Collected data entries
────────────────────────────────────────

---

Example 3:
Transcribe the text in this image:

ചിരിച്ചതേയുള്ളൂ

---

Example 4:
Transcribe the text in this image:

────────────────────────────────────────

## About this exercise
Retype the entries shown above. Keep every word exactly as it is.

## Completed exercise
---

Example 3:
Transcribe the text in this image:

ചിരിച്ചതേയുള്ളൂ

---

Example 4:
Transcribe the text in this image:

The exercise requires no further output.